- [Request]:
Write out every line below word for word, leaving the pictures out of your answer.

(Page images and their extracted text)
# # # #
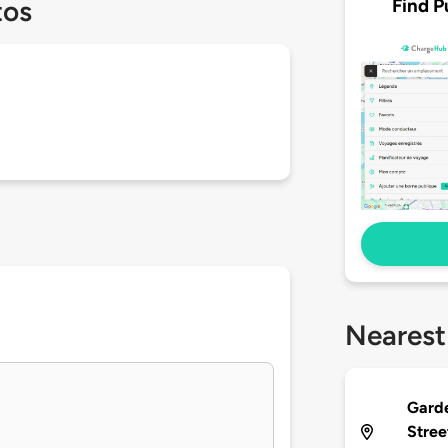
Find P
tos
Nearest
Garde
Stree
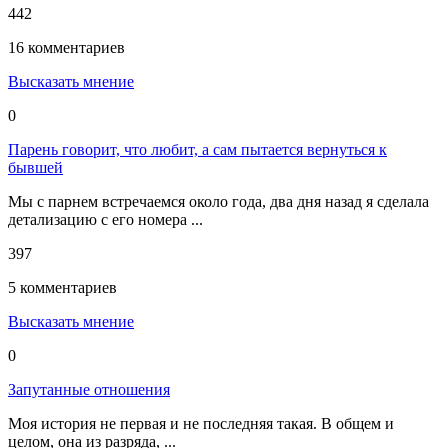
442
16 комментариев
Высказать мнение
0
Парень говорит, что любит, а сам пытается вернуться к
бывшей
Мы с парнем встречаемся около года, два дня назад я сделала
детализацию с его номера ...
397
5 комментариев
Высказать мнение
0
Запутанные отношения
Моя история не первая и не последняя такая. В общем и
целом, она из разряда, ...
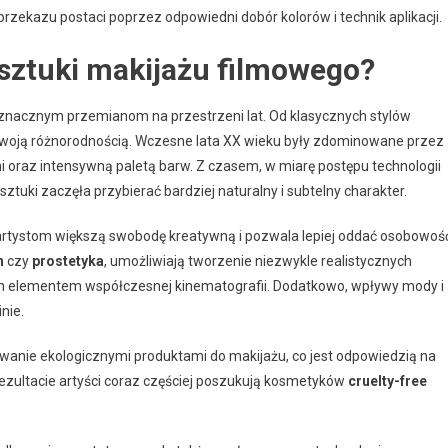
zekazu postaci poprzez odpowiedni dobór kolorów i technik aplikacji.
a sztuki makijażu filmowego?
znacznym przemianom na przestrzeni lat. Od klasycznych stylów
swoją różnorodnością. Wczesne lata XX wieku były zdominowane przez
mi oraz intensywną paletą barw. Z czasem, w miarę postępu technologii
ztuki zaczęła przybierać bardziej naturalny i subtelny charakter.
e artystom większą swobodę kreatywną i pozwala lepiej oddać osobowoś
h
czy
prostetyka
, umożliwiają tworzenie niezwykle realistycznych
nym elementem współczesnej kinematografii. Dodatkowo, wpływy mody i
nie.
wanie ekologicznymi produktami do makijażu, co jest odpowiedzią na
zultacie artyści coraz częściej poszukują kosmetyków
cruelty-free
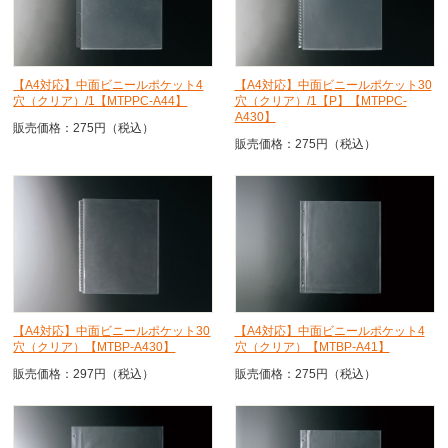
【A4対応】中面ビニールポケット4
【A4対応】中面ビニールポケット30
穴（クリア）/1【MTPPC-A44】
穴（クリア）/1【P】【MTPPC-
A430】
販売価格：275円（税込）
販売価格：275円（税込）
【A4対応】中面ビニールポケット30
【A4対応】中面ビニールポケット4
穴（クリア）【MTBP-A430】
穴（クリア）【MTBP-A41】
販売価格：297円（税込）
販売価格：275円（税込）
# # # #
- [Solution below]:
Find P
tos
Nearest
Garde
Stree
442
16 комментариев
Высказать мнение
0
Парень говорит, что любит, а сам пытается вернуться к
бывшей
Мы с парнем встречаемся около года, два дня назад я сделала
детализацию с его номера ...
397
5 комментариев
Высказать мнение
0
Запутанные отношения
Моя история не первая и не последняя такая. В общем и
целом, она из разряда, ...
zekazu postaci poprzez odpowiedni dobór kolorów i technik aplikacji.
a sztuki makijażu filmowego?
znacznym przemianom na przestrzeni lat. Od klasycznych stylów
swoją różnorodnością. Wczesne lata XX wieku były zdominowane przez
mi oraz intensywną paletą barw. Z czasem, w miarę postępu technologii
ztuki zaczęła przybierać bardziej naturalny i subtelny charakter.
e artystom większą swobodę kreatywną i pozwala lepiej oddać osobowoś
h
czy
prostetyka
, umożliwiają tworzenie niezwykle realistycznych
nym elementem współczesnej kinematografii. Dodatkowo, wpływy mody i
nie.
wanie ekologicznymi produktami do makijażu, co jest odpowiedzią na
zultacie artyści coraz częściej poszukują kosmetyków
cruelty-free
【A4対応】中面ビニールポケット4
【A4対応】中面ビニールポケット30
穴（クリア）/1【MTPPC-A44】
穴（クリア）/1【P】【MTPPC-
A430】
販売価格：275円（税込）
販売価格：275円（税込）
【A4対応】中面ビニールポケット30
【A4対応】中面ビニールポケット4
穴（クリア）【MTBP-A430】
穴（クリア）【MTBP-A41】
販売価格：297円（税込）
販売価格：275円（税込）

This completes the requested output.